Scientific classification
- Kingdom: Animalia
- Phylum: Chordata
- Class: Mammalia
- Order: Afrosoricida
- Suborder: Tenrecomorpha
- Family: Tenrecidae
- Genus: Oryzorictes
- Species: O. hova
- Binomial name: Oryzorictes hova A. Grandidier, 1870
- Synonyms: Oryzorictes talpoides G. Grandidier & Petit, 1930

= Mole-like rice tenrec =

- Genus: Oryzorictes
- Species: hova
- Authority: A. Grandidier, 1870
- Conservation status: LC
- Synonyms: Oryzorictes talpoides G. Grandidier & Petit, 1930

Animal species belonging to Tenrecidae family

The mole-like rice tenrec (Oryzorictes hova), also known as the fossorial tenrec or hova rice tenrec, is a species of mammal in the tenrec family.
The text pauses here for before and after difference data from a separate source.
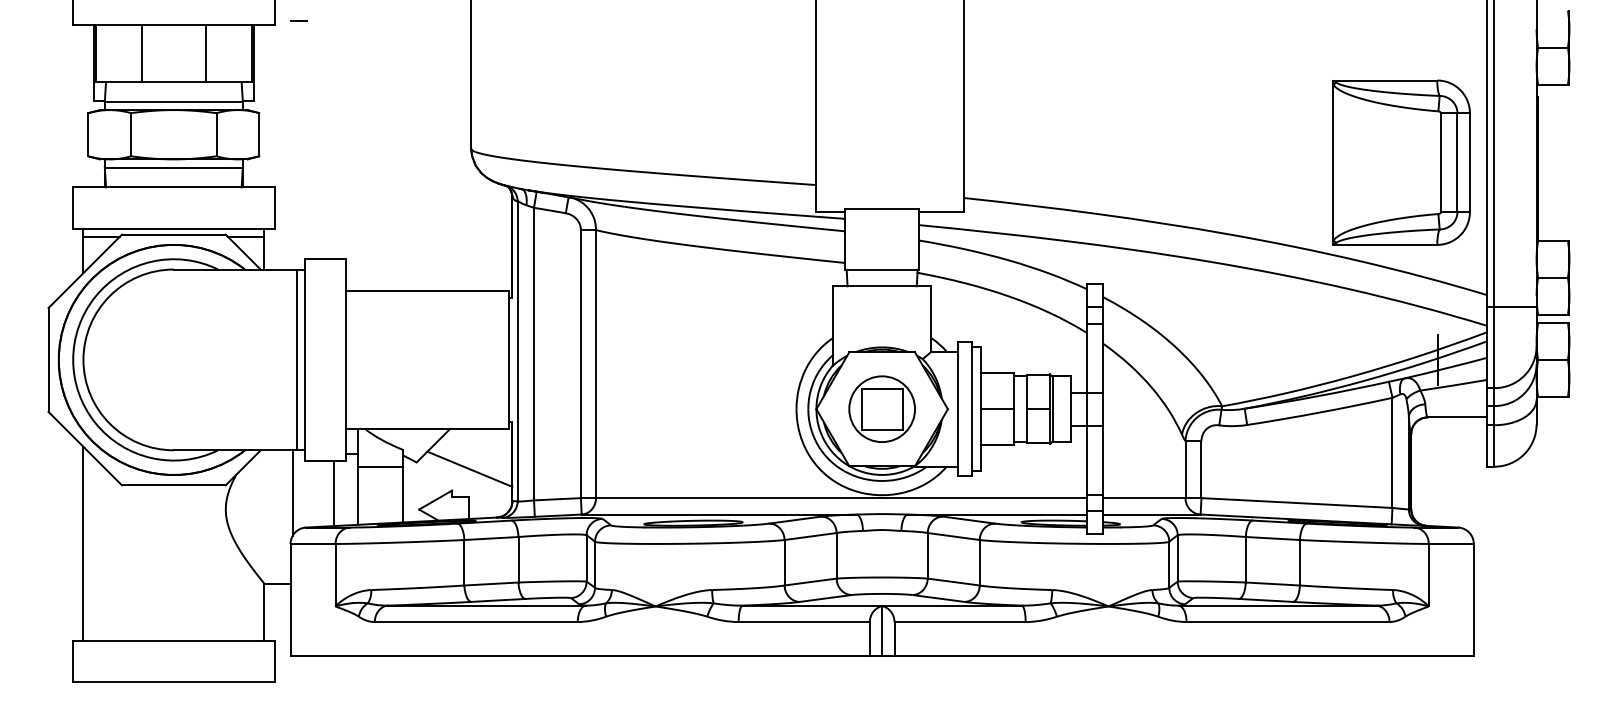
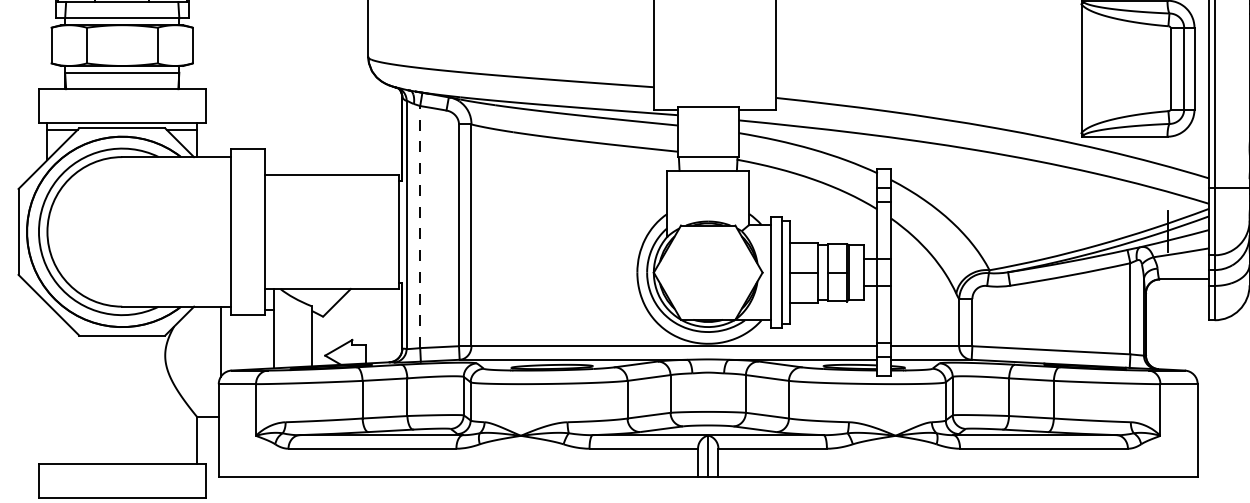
line: (534, 353) -> (420, 226), solid -> dashed
line: (297, 359) -> (224, 231), removed
part: (881, 408) -> (707, 272), removed
line: (379, 466) -> (292, 320), removed
line: (469, 468) -> (366, 321), removed
line: (334, 493) -> (255, 342), removed
line: (83, 543) -> (47, 383), removed

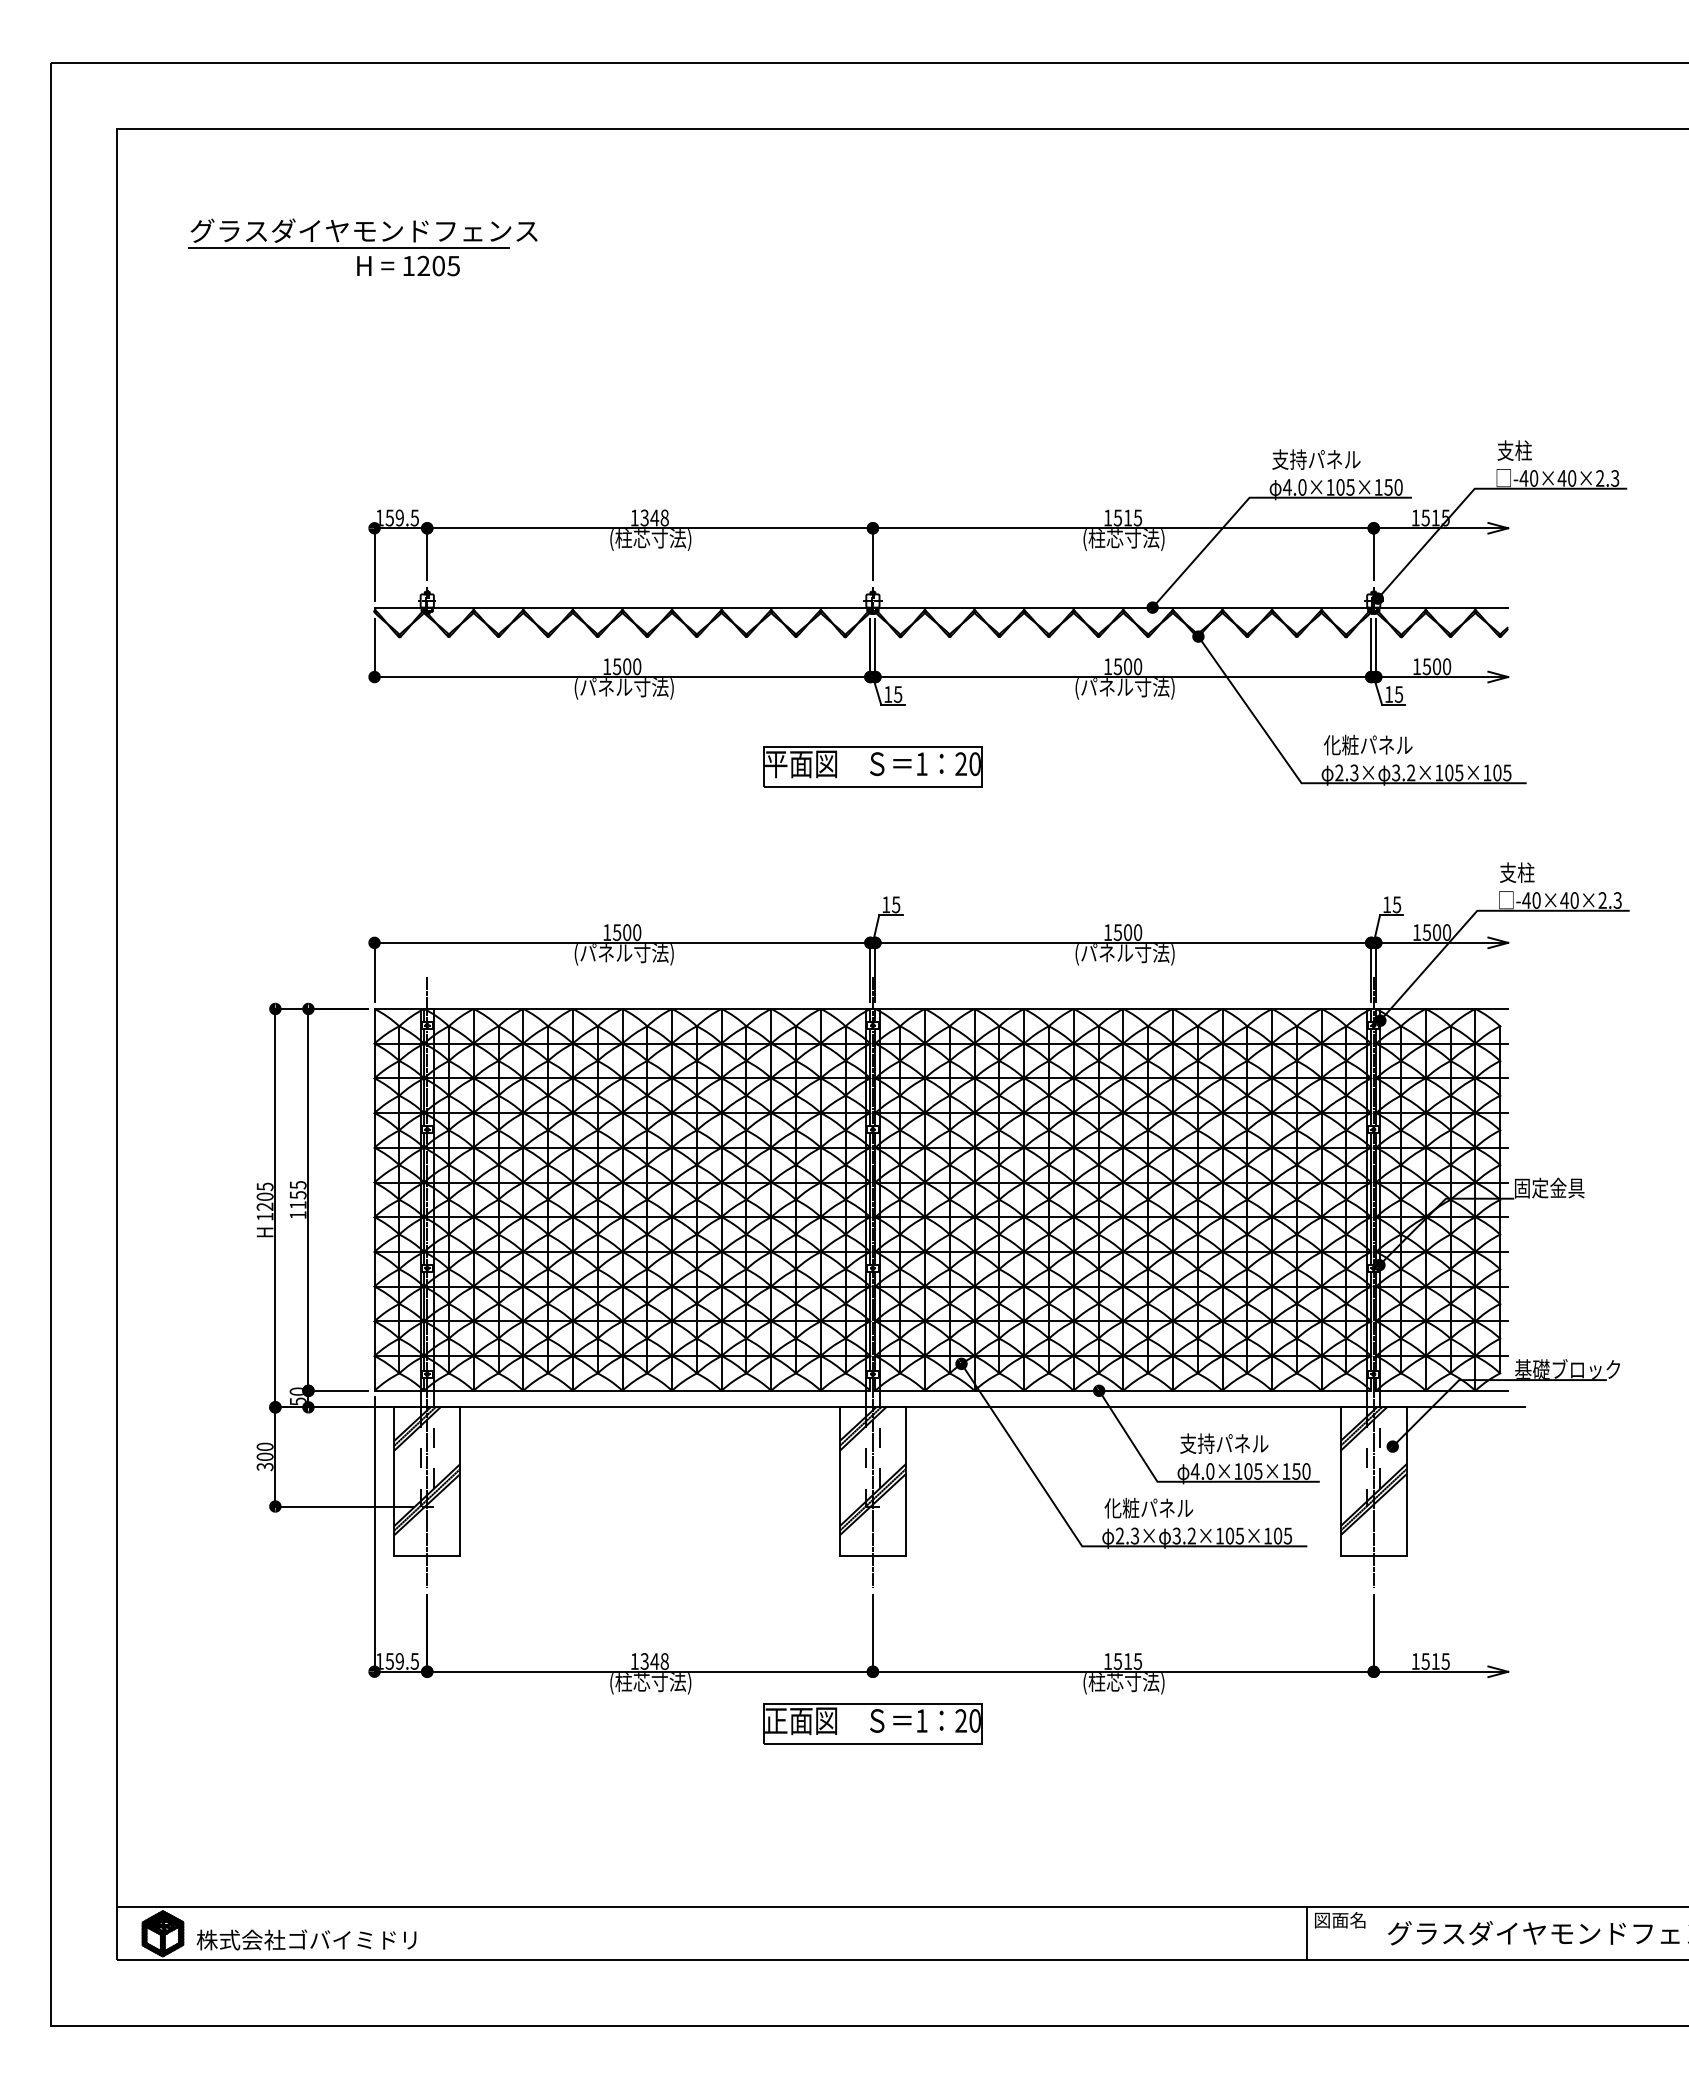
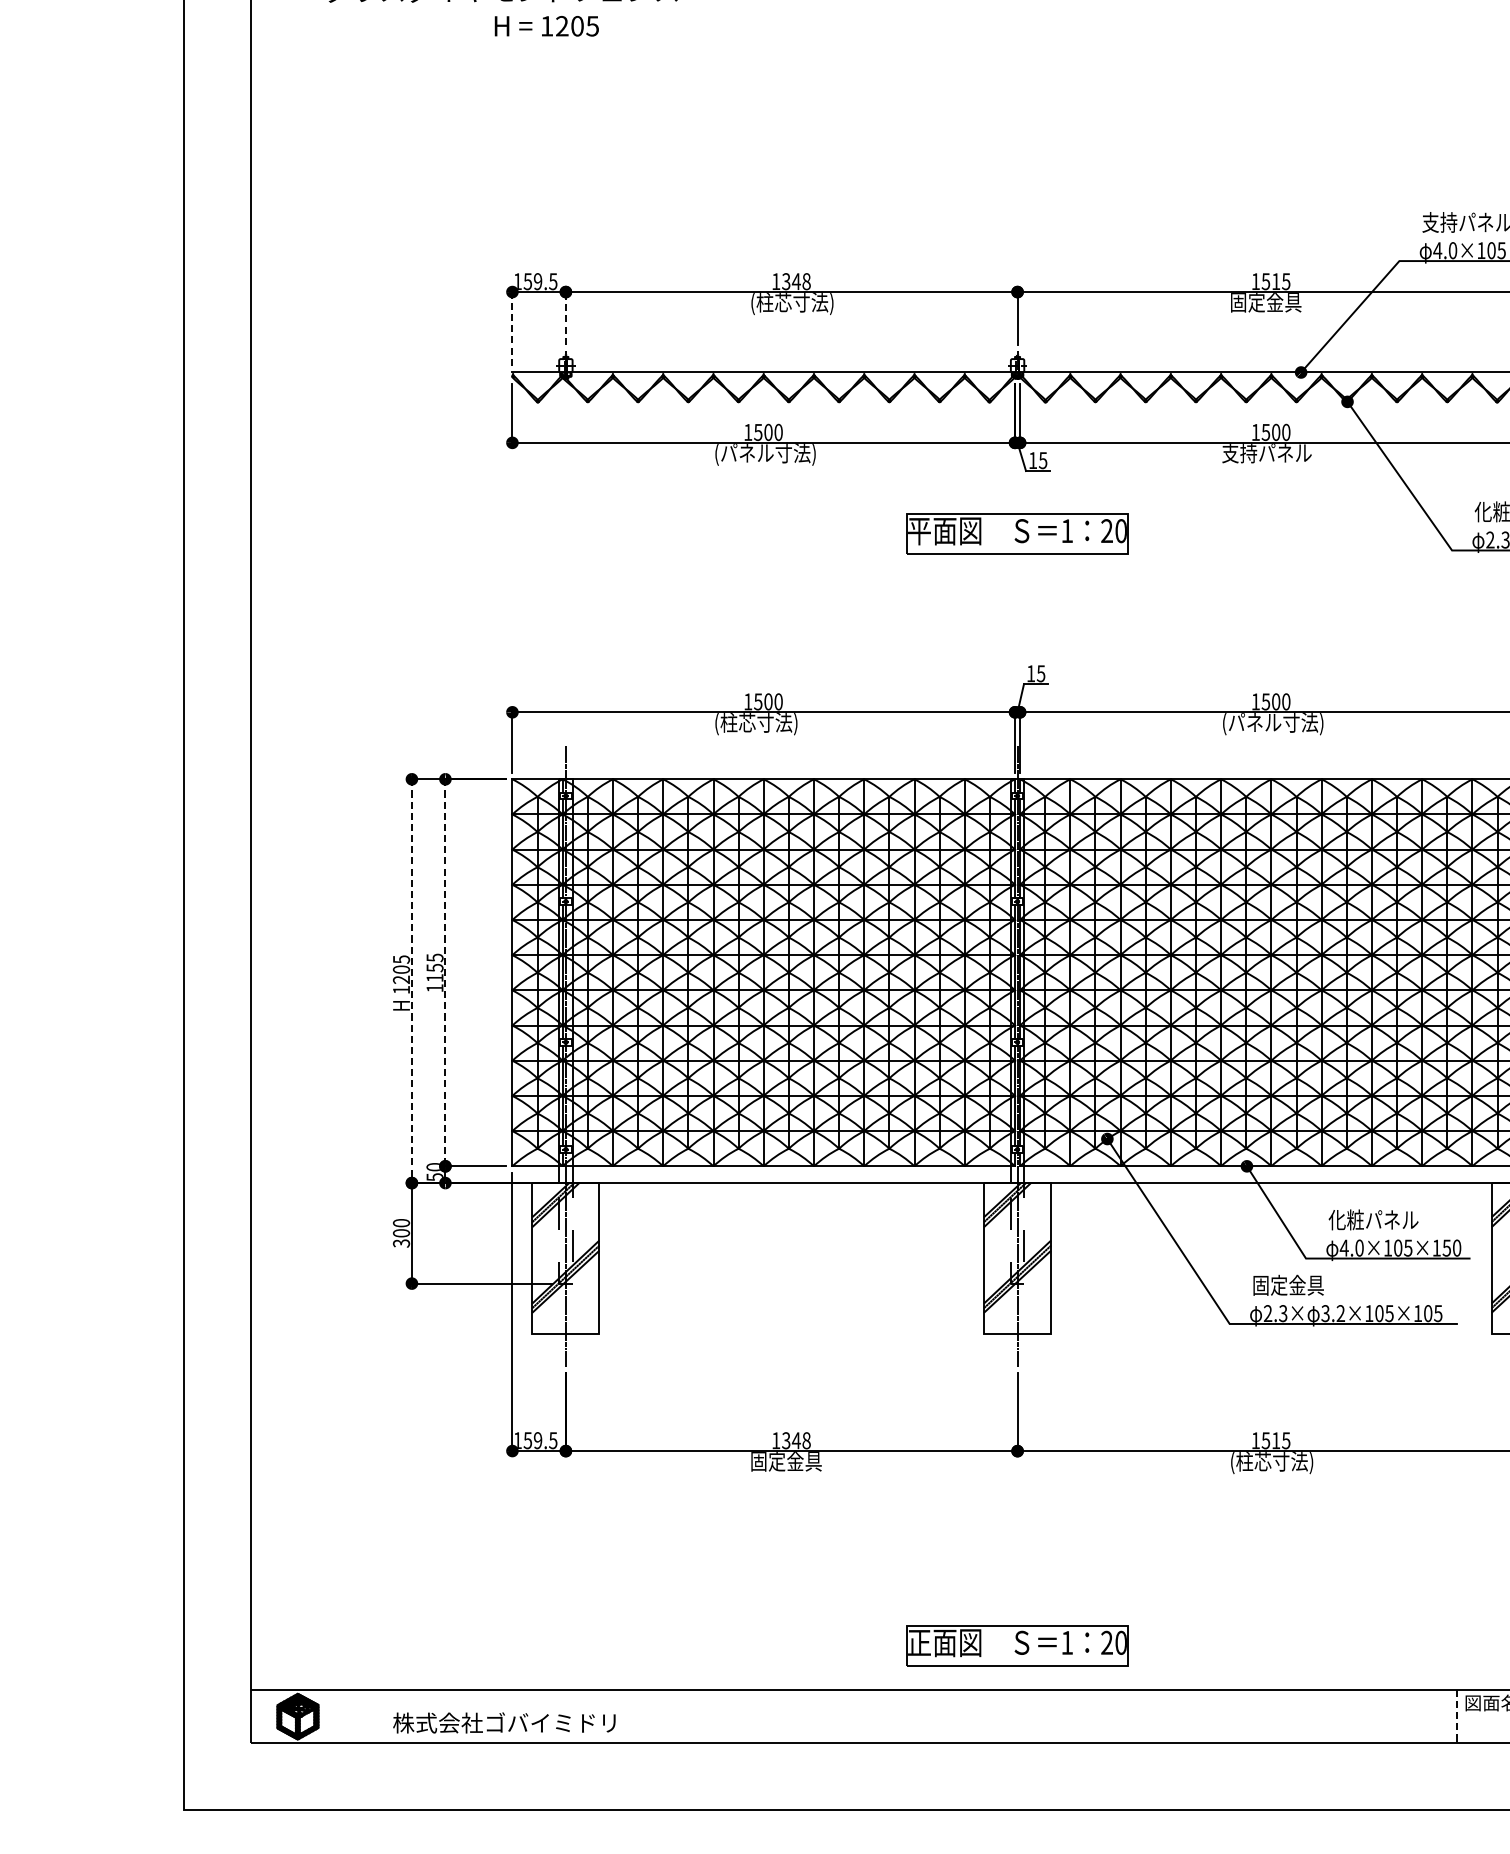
line: (348, 247) -> (486, 7), removed
text: (1123, 539) -> (1271, 303), (柱芯寸法) -> 固定金具
line: (427, 553) -> (566, 317), solid -> dashed
line: (374, 564) -> (512, 328), solid -> dashed
text: (1124, 688) -> (1272, 454), (パネル寸法) -> 支持パネル
text: (626, 954) -> (767, 724), (パネル寸法) -> (柱芯寸法)
line: (308, 1199) -> (445, 972), solid -> dashed
line: (275, 1208) -> (412, 981), solid -> dashed
text: (1196, 1443) -> (1345, 1219), 支持パネル -> 化粧パネル
text: (1148, 1507) -> (1296, 1284), 化粧パネル -> 固定金具
text: (650, 1683) -> (792, 1463), (柱芯寸法) -> 固定金具
part: (872, 1723) -> (1017, 1645), moved
line: (1306, 1934) -> (1457, 1717), solid -> dashed
text: (306, 1939) -> (504, 1722), moved

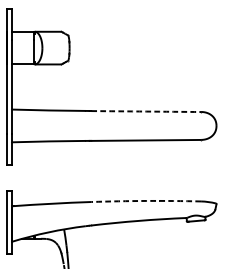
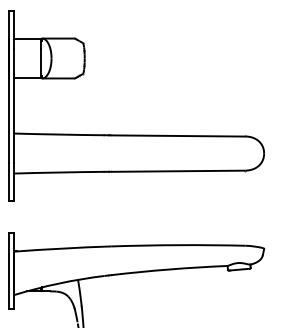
arc: (146, 111) -> (178, 135), dashed -> solid
arc: (146, 201) -> (178, 245), dashed -> solid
Like all other tenrecs, it is endemic to Madagascar. Its natural habitats are subtropical or tropical moist
forests, swamps, freshwater lakes, and irrigated or seasonally flooded agricultural land.

== Biology ==
Oryzorictes hova eats invertebrates like worms, and they spend some of their time above ground but mostly stay underground. They can also be found in rice fields. Not much is known about their mating or reproduction, but the most offspring they have is 4.

Due to allopatric speciation, the rice tenrec has been separated into 3 distinct populations across Madagascar. Each of these populations could be considered their own distinct species, but additional data is required for a formal description of the species.